## Requirement
For each record below, give an exact transcription.

## Dataset entries
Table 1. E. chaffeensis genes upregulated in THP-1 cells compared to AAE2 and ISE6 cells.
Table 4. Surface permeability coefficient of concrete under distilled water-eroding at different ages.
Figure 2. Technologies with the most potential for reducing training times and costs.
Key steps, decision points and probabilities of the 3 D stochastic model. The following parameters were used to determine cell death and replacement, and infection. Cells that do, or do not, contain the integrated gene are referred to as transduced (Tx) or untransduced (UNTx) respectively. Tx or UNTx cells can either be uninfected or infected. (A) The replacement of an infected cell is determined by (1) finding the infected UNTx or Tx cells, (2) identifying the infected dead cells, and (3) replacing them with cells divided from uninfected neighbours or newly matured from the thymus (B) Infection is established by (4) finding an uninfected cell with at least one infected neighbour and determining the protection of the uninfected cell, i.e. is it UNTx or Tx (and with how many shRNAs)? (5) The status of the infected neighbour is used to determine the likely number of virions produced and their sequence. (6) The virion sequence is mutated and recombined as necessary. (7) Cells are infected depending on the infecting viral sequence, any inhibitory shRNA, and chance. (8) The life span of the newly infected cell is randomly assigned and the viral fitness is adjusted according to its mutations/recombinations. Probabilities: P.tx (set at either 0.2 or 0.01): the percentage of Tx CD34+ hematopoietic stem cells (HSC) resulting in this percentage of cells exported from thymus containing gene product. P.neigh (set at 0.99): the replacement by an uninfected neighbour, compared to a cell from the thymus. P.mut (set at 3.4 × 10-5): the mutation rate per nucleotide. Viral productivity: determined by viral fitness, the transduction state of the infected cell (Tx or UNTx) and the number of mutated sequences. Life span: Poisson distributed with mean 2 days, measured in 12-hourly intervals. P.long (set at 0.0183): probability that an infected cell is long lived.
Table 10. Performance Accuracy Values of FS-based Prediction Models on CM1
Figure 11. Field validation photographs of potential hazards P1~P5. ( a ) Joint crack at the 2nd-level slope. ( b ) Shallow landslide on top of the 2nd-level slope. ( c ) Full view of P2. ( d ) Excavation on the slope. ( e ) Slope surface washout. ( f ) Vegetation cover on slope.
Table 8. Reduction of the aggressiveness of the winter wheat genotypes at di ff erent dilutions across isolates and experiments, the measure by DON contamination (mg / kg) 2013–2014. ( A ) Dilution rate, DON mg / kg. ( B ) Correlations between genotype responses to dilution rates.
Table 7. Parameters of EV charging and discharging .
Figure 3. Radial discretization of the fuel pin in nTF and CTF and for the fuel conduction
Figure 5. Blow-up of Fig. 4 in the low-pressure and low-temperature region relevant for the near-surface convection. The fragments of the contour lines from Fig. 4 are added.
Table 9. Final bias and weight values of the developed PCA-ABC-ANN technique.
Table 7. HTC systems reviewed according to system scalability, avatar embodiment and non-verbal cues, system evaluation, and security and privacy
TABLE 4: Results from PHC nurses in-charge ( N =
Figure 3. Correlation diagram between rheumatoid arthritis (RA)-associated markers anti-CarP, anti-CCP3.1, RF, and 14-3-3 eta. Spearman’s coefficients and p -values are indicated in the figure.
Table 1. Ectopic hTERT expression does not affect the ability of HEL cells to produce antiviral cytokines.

## Response to the task
Table 1. E. chaffeensis genes upregulated in THP-1 cells compared to AAE2 and ISE6 cells.
Table 4. Surface permeability coefficient of concrete under distilled water-eroding at different ages.
Figure 2. Technologies with the most potential for reducing training times and costs.
Key steps, decision points and probabilities of the 3 D stochastic model. The following parameters were used to determine cell death and replacement, and infection. Cells that do, or do not, contain the integrated gene are referred to as transduced (Tx) or untransduced (UNTx) respectively. Tx or UNTx cells can either be uninfected or infected. (A) The replacement of an infected cell is determined by (1) finding the infected UNTx or Tx cells, (2) identifying the infected dead cells, and (3) replacing them with cells divided from uninfected neighbours or newly matured from the thymus (B) Infection is established by (4) finding an uninfected cell with at least one infected neighbour and determining the protection of the uninfected cell, i.e. is it UNTx or Tx (and with how many shRNAs)? (5) The status of the infected neighbour is used to determine the likely number of virions produced and their sequence. (6) The virion sequence is mutated and recombined as necessary. (7) Cells are infected depending on the infecting viral sequence, any inhibitory shRNA, and chance. (8) The life span of the newly infected cell is randomly assigned and the viral fitness is adjusted according to its mutations/recombinations. Probabilities: P.tx (set at either 0.2 or 0.01): the percentage of Tx CD34+ hematopoietic stem cells (HSC) resulting in this percentage of cells exported from thymus containing gene product. P.neigh (set at 0.99): the replacement by an uninfected neighbour, compared to a cell from the thymus. P.mut (set at 3.4 × 10-5): the mutation rate per nucleotide. Viral productivity: determined by viral fitness, the transduction state of the infected cell (Tx or UNTx) and the number of mutated sequences. Life span: Poisson distributed with mean 2 days, measured in 12-hourly intervals. P.long (set at 0.0183): probability that an infected cell is long lived.
Table 10. Performance Accuracy Values of FS-based Prediction Models on CM1
Figure 11. Field validation photographs of potential hazards P1~P5. ( a ) Joint crack at the 2nd-level slope. ( b ) Shallow landslide on top of the 2nd-level slope. ( c ) Full view of P2. ( d ) Excavation on the slope. ( e ) Slope surface washout. ( f ) Vegetation cover on slope.
Table 8. Reduction of the aggressiveness of the winter wheat genotypes at di ff erent dilutions across isolates and experiments, the measure by DON contamination (mg / kg) 2013–2014. ( A ) Dilution rate, DON mg / kg. ( B ) Correlations between genotype responses to dilution rates.
Table 7. Parameters of EV charging and discharging .
Figure 3. Radial discretization of the fuel pin in nTF and CTF and for the fuel conduction
Figure 5. Blow-up of Fig. 4 in the low-pressure and low-temperature region relevant for the near-surface convection. The fragments of the contour lines from Fig. 4 are added.
Table 9. Final bias and weight values of the developed PCA-ABC-ANN technique.
Table 7. HTC systems reviewed according to system scalability, avatar embodiment and non-verbal cues, system evaluation, and security and privacy
TABLE 4: Results from PHC nurses in-charge ( N =
Figure 3. Correlation diagram between rheumatoid arthritis (RA)-associated markers anti-CarP, anti-CCP3.1, RF, and 14-3-3 eta. Spearman’s coefficients and p -values are indicated in the figure.
Table 1. Ectopic hTERT expression does not affect the ability of HEL cells to produce antiviral cytokines.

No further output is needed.